Mitigating Hallucinations in Large Language Models via Self-Refinement-Enhanced Knowledge Retrieval
Mengjia Niu, Hao Li, Jie Shi, Hamed Haddadi, Fan Mo
TL;DR
The paper tackles hallucinations in medical QA by introducing Re-KGR, a post-generation framework that identifies high-risk tokens via token-level uncertainty, extracts and refines factual triples, retrieves corroborating KG evidence, and rectifies content to boost truthfulness. By combining entropy and layer-divergence signals with selective triple extraction, it reduces the number of necessary KG lookups while maintaining or improving factual accuracy. Evaluations on MedQuAD with LLaMA-7b and DoLa show notable improvements in truthfulness (up to 0.610 on GPT-4 scoring) and substantial reductions in retrieval time (63–75%), demonstrating practical efficiency gains. The approach emphasizes minimal retraining, domain-specific KG integration, and potential generalization to other high-stakes domains where reliable external knowledge is available.
Abstract
Large language models (LLMs) have demonstrated remarkable capabilities across various domains, although their susceptibility to hallucination poses significant challenges for their deployment in critical areas such as healthcare. To address this issue, retrieving relevant facts from knowledge graphs (KGs) is considered a promising method. Existing KG-augmented approaches tend to be resource-intensive, requiring multiple rounds of retrieval and verification for each factoid, which impedes their application in real-world scenarios. In this study, we propose Self-Refinement-Enhanced Knowledge Graph Retrieval (Re-KGR) to augment the factuality of LLMs' responses with less retrieval efforts in the medical field.
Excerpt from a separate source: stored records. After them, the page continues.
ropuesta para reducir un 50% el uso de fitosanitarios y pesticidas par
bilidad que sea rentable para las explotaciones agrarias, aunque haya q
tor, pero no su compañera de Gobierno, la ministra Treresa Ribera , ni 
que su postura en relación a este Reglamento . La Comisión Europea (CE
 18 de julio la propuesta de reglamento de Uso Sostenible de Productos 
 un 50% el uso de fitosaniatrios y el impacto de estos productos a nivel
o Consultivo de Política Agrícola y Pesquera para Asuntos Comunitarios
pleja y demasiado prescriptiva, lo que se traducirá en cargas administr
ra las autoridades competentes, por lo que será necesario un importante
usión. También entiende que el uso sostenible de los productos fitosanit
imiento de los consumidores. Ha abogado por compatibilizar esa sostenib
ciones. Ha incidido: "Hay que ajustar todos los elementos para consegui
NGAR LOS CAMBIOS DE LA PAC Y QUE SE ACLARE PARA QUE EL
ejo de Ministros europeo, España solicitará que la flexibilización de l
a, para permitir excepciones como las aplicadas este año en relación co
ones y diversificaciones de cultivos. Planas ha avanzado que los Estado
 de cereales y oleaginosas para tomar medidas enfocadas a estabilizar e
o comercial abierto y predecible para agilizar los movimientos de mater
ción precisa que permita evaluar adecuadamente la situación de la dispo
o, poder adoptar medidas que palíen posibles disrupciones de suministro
Our approach leverages the attribution of next-token predictive probability distributions across different tokens, and various model layers to primarily identify tokens with a high potential for hallucination, reducing verification rounds by refining knowledge triples associated with these tokens. Moreover, we rectify inaccurate content using retrieved knowledge in the post-processing stage, which improves the truthfulness of generated responses. Experimental results on a medical dataset demonstrate that our approach can enhance the factual capability of LLMs across various foundational models as evidenced by the highest scores on truthfulness.